(begin)

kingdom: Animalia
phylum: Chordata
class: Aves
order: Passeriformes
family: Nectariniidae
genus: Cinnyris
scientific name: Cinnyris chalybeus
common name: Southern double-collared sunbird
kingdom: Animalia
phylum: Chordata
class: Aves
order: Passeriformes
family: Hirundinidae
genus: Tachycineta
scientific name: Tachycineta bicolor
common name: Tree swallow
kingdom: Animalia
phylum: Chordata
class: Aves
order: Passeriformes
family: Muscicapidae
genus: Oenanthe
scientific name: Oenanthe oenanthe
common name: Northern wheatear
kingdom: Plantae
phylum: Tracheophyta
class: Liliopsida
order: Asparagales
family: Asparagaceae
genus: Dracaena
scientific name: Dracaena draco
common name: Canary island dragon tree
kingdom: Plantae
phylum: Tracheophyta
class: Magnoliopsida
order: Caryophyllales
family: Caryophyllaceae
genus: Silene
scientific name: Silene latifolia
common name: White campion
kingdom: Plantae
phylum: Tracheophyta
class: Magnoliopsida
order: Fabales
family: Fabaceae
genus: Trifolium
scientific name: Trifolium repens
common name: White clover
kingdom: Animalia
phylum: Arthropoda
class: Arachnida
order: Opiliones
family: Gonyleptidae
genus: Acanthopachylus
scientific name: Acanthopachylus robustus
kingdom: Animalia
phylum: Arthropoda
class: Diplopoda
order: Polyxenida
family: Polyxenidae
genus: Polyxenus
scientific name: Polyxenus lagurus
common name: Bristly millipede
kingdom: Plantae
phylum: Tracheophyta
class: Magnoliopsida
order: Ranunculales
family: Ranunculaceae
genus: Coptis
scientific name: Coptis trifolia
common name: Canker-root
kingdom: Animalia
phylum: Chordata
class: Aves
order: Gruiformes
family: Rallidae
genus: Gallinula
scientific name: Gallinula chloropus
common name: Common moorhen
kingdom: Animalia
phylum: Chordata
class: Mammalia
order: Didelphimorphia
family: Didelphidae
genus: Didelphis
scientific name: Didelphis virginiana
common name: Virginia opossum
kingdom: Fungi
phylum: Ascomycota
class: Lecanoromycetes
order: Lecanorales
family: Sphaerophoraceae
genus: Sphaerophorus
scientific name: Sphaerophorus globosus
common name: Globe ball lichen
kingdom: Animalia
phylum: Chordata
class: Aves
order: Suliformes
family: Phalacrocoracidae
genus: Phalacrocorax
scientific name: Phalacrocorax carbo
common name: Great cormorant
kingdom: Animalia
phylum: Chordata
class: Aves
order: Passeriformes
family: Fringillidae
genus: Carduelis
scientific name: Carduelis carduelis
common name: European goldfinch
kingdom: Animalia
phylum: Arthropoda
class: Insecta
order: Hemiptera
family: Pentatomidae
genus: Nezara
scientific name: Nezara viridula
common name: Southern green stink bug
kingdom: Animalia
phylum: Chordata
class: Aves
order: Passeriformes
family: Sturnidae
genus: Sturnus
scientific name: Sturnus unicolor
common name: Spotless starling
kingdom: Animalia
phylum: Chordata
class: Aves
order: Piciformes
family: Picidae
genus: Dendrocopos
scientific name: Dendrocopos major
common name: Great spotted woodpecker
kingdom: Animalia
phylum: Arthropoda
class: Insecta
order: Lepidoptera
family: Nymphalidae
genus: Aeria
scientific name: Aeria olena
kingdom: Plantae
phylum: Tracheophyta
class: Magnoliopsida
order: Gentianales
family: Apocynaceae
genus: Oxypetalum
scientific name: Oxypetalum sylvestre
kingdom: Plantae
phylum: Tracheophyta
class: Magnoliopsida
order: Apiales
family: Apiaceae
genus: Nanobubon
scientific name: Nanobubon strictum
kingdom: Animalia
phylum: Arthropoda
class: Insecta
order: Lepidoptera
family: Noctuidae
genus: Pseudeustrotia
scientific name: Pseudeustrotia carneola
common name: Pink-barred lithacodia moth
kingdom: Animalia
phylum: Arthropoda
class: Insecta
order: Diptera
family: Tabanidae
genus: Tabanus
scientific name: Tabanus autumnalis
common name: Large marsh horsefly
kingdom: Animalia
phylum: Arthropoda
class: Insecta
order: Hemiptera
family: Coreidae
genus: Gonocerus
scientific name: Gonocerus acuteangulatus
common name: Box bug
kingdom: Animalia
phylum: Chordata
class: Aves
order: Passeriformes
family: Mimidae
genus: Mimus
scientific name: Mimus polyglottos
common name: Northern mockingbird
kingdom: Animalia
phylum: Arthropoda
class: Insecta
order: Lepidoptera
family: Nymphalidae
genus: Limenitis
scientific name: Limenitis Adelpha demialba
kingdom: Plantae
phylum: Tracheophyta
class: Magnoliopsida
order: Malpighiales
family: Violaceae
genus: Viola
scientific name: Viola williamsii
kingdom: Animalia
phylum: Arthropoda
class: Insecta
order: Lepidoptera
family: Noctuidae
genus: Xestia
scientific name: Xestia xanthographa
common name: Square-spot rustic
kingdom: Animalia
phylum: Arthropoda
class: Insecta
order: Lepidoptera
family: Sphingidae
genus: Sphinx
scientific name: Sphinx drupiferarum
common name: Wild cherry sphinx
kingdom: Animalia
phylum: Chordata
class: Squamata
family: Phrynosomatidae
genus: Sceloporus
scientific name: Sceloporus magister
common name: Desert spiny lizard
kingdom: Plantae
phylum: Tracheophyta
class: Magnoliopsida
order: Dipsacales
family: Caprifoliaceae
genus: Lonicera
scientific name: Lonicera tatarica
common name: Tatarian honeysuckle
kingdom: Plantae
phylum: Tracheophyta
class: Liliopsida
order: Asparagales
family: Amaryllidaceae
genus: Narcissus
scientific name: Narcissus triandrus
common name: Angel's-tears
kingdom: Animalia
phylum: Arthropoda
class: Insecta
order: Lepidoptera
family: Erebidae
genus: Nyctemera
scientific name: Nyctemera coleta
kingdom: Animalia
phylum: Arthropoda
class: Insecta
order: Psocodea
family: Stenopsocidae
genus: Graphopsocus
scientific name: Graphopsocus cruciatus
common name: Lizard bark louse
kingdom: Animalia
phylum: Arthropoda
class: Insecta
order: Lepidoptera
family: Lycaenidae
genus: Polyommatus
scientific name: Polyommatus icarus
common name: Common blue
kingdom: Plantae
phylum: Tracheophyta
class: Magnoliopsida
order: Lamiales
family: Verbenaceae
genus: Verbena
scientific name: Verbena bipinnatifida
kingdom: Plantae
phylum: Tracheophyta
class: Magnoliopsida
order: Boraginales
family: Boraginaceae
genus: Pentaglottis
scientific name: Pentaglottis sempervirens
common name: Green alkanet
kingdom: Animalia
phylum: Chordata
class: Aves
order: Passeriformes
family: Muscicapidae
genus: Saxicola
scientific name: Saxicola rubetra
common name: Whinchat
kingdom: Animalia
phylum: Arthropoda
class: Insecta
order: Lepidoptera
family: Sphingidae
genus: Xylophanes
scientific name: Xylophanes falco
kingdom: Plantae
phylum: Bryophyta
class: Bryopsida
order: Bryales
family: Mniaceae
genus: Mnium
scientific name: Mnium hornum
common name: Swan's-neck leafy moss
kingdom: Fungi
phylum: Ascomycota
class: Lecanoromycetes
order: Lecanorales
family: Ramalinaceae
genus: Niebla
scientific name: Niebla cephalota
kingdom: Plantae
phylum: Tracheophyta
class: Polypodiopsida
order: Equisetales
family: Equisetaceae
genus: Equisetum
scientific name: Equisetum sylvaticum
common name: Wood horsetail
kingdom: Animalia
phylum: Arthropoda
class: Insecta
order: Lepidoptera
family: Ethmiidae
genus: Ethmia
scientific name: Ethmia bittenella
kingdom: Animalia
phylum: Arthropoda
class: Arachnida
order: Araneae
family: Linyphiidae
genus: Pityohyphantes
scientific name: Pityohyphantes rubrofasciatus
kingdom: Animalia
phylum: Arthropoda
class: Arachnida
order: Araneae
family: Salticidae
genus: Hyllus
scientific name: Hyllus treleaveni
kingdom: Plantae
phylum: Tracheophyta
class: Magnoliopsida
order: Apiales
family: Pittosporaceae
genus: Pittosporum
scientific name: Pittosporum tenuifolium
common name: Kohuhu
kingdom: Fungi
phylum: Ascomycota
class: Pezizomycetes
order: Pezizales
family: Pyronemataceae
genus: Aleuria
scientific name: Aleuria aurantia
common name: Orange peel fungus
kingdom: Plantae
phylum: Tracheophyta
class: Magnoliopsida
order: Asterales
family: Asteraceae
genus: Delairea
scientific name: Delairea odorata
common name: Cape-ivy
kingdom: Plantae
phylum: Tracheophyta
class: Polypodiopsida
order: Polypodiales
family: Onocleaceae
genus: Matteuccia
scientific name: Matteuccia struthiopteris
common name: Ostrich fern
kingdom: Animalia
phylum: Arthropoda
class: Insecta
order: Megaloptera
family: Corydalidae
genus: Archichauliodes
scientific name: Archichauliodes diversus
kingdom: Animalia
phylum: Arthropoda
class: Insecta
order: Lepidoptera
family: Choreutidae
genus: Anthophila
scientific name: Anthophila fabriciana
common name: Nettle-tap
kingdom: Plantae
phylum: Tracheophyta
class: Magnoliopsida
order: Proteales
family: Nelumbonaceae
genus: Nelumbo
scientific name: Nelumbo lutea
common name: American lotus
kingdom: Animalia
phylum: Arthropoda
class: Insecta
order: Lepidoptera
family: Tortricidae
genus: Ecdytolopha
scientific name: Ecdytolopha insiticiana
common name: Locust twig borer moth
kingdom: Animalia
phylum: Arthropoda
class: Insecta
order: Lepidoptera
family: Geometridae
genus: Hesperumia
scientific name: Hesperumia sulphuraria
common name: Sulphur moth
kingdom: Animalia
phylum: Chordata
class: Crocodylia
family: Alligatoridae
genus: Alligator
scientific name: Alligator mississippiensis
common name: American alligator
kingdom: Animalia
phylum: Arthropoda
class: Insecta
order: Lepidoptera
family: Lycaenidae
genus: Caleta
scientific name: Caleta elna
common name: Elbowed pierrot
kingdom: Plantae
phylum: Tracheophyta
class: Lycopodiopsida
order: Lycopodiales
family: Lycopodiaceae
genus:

(end)

Objective:
Convert the records, from the very first line through the line containing "genus: Gallinula" (that line included), into a numbered list, omitting any blank lines.

Task solution:
1. kingdom: Animalia
2. phylum: Chordata
3. class: Aves
4. order: Passeriformes
5. family: Nectariniidae
6. genus: Cinnyris
7. scientific name: Cinnyris chalybeus
8. common name: Southern double-collared sunbird
9. kingdom: Animalia
10. phylum: Chordata
11. class: Aves
12. order: Passeriformes
13. family: Hirundinidae
14. genus: Tachycineta
15. scientific name: Tachycineta bicolor
16. common name: Tree swallow
17. kingdom: Animalia
18. phylum: Chordata
19. class: Aves
20. order: Passeriformes
21. family: Muscicapidae
22. genus: Oenanthe
23. scientific name: Oenanthe oenanthe
24. common name: Northern wheatear
25. kingdom: Plantae
26. phylum: Tracheophyta
27. class: Liliopsida
28. order: Asparagales
29. family: Asparagaceae
30. genus: Dracaena
31. scientific name: Dracaena draco
32. common name: Canary island dragon tree
33. kingdom: Plantae
34. phylum: Tracheophyta
35. class: Magnoliopsida
36. order: Caryophyllales
37. family: Caryophyllaceae
38. genus: Silene
39. scientific name: Silene latifolia
40. common name: White campion
41. kingdom: Plantae
42. phylum: Tracheophyta
43. class: Magnoliopsida
44. order: Fabales
45. family: Fabaceae
46. genus: Trifolium
47. scientific name: Trifolium repens
48. common name: White clover
49. kingdom: Animalia
50. phylum: Arthropoda
51. class: Arachnida
52. order: Opiliones
53. family: Gonyleptidae
54. genus: Acanthopachylus
55. scientific name: Acanthopachylus robustus
56. kingdom: Animalia
57. phylum: Arthropoda
58. class: Diplopoda
59. order: Polyxenida
60. family: Polyxenidae
61. genus: Polyxenus
62. scientific name: Polyxenus lagurus
63. common name: Bristly millipede
64. kingdom: Plantae
65. phylum: Tracheophyta
66. class: Magnoliopsida
67. order: Ranunculales
68. family: Ranunculaceae
69. genus: Coptis
70. scientific name: Coptis trifolia
71. common name: Canker-root
72. kingdom: Animalia
73. phylum: Chordata
74. class: Aves
75. order: Gruiformes
76. family: Rallidae
77. genus: Gallinula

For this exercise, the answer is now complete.